### Extrait
::::

La plus ancienne horloge publique de Paris, commandée par Charles V (1338-1380) vers 1371, orne toujours l’une des tours du Palais de la Cité, à l’angle du boulevard du Palais et du quai de l’Horloge. Remaniée à de nombreuses reprises, cette délicate mécanique, a subi depuis sa création des restaurations plus ou moins heureuses. Lors de la grande campagne de restauration de la tour de l’Horloge datant de 2011-2012, un soin particulier a été apporté à la réhabilitation de l’horloge afin qu’elle retrouve un état conforme au plus vieux document présent dans les archives de la BNF. Couleurs passées, dorures et argentures très dégradés, symboles devenus illisibles, sculptures - originellement signées Germain Pilon - abîmées, l’ensemble s’est vu restituer l’aspect du XVIIème siècle. Pour cela, les équipes se sont appuyées sur un descriptif précis de la grande restauration de 1852 qui a permis de reconstruire les décors tels qu’ils étaient en 1686, notamment le fond bleu semé de fleur de lys. Un peu d’histoire si vous le voulez bien.
En 1350, Jean II le Bon demeure au palais royal de l’île de la Cité, résidence des rois de France depuis Hughes Capet dans la lignée du palais gallo-romain où séjournait Julien l’Apostat, César des Gaulles devenu empereur de Rome. Afin de renforcer le dispositif de défense en pleine guerre de Cent ans, le roi ordonne l’édification d’une tour surmontée d’un beffroi et d’un lanternon. Surmonté d’un chemin de ronde crénelé, cette tour de guet de 47 mètres de haut est achevée en 1353.
Durablement marqué par l’intrusion de la foule au palais de la Cité, une émeute menée par Etienne Marcel en 1358, le roi Charles V a abandonné cette résidence royale vers 1360 pour l’hôtel Saint Pol situé hors de l’enceinte de Philippe Auguste dans le Marais. Le palais de la Cité est devenu palais de Justice. En 1370, Charles V commande une horloge pour la Tour nord est. Henri de Vic, horloger Lorrain, en invente la délicate mécanique. Logé dans la tour par ordre du roi, pour un traitement quotidien de six sols parisis, il en prendra soin en permanence.

::::

### Consignes
1 – D'après le texte sur l'horloge du Palais de la Cité, qui a inventé la mécanique de l'horloge commandée par Charles V ?
2 – Poursuivez le texte sur l'horloge du Palais de la Cité après sa dernière phrase.

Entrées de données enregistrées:
::::

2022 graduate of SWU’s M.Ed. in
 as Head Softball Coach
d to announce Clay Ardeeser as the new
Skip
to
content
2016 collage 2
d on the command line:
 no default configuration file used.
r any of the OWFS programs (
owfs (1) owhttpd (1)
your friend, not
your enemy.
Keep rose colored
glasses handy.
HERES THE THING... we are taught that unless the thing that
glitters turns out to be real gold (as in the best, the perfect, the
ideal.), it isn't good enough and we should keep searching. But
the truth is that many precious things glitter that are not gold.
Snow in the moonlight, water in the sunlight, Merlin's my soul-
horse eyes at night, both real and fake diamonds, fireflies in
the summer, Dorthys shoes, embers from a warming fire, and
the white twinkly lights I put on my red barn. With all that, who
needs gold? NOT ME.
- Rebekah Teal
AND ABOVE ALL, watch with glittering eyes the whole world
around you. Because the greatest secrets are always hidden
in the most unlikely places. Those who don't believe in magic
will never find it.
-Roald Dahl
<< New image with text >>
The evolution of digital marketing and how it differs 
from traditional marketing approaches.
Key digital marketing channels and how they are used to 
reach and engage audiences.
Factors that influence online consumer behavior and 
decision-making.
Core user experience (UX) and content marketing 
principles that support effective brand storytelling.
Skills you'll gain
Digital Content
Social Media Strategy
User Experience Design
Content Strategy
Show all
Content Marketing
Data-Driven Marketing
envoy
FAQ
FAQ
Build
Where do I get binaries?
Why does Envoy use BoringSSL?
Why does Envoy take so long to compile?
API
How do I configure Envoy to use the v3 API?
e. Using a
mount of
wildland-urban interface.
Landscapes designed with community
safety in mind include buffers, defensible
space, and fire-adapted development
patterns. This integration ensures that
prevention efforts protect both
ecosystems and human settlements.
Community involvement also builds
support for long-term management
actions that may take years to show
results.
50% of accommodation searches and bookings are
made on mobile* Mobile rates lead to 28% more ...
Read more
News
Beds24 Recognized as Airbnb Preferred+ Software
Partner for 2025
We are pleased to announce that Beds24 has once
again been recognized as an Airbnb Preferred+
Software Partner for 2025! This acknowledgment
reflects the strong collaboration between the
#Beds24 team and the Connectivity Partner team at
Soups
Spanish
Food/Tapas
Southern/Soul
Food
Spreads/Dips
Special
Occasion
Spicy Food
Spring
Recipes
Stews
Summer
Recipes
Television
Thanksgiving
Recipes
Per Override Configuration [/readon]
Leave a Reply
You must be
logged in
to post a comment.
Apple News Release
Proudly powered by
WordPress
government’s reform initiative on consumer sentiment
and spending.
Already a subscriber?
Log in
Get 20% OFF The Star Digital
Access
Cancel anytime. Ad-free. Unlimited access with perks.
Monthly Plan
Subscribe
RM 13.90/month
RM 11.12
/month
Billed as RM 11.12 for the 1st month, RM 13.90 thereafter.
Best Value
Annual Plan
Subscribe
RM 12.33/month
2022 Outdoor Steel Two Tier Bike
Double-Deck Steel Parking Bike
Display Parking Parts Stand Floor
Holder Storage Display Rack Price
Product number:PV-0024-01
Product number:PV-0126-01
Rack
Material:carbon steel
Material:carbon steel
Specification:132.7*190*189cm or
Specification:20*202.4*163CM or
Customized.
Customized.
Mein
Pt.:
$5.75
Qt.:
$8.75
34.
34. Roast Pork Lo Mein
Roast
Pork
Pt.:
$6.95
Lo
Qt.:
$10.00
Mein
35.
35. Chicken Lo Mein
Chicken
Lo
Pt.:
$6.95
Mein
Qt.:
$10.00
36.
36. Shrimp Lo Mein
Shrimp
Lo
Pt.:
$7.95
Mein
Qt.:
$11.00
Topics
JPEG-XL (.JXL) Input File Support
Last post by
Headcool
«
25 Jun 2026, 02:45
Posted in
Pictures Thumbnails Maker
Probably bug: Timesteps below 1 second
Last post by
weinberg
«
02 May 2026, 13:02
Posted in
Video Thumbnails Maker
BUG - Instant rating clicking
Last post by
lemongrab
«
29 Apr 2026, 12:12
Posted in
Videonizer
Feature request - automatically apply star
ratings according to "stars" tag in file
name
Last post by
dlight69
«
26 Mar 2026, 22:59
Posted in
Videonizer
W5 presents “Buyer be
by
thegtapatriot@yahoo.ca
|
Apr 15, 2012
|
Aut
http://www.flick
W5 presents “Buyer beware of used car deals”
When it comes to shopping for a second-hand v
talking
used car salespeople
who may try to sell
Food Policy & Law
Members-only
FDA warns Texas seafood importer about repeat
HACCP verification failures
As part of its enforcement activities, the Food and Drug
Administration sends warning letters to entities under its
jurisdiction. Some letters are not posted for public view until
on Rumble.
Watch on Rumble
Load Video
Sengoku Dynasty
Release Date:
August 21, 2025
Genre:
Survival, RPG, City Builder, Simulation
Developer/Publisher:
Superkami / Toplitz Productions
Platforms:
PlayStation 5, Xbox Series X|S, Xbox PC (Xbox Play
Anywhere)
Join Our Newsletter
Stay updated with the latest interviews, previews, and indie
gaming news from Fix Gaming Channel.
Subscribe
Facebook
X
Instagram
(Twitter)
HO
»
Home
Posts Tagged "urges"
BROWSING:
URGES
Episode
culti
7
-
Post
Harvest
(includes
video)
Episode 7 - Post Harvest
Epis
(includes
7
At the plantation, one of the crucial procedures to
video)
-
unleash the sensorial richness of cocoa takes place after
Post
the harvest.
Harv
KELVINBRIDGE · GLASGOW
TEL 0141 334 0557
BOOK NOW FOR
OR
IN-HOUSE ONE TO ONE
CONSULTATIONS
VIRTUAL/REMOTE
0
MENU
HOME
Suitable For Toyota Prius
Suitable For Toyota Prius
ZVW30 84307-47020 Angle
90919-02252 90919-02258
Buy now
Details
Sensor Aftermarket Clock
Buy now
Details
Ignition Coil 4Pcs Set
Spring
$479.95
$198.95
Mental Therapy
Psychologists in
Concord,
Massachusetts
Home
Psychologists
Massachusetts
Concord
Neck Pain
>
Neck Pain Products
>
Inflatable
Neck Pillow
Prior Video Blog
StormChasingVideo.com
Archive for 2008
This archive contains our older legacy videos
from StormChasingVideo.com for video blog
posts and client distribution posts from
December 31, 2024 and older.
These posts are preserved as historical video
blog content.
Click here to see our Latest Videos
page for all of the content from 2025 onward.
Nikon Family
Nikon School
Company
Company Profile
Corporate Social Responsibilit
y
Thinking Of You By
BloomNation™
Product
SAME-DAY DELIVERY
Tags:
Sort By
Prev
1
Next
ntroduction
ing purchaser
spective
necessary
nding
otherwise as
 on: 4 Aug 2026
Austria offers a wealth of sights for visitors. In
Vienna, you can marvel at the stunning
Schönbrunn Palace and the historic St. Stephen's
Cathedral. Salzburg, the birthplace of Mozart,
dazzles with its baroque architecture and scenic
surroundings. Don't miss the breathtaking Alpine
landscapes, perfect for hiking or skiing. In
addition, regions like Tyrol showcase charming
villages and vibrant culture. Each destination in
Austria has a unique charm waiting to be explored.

::::

### Réponses
1 – Henri de Vic, horloger lorrain.

2 –
Première horloge publique de Paris, elle marque l’heure du roi. Elle est donc empreinte d’une forte symbolique politique. Jusqu’à ce moment, la population pour connaître l’heure se référait essentiellement aux églises sonnant les heures. Le roi affirme par ce biais les fonctions régaliennes de la monarchie et son émancipation vis à vis du pouvoir de l’Eglise. La tour est dotée en 1371 d’une cloche en argent, tocsin royal qui sonne pour les naissances et les décès des souverains et de leur progéniture. Cette cloche donnera le signal du massacre de la Saint Barthélémy dans la nuit du 23 au 24 août 1572.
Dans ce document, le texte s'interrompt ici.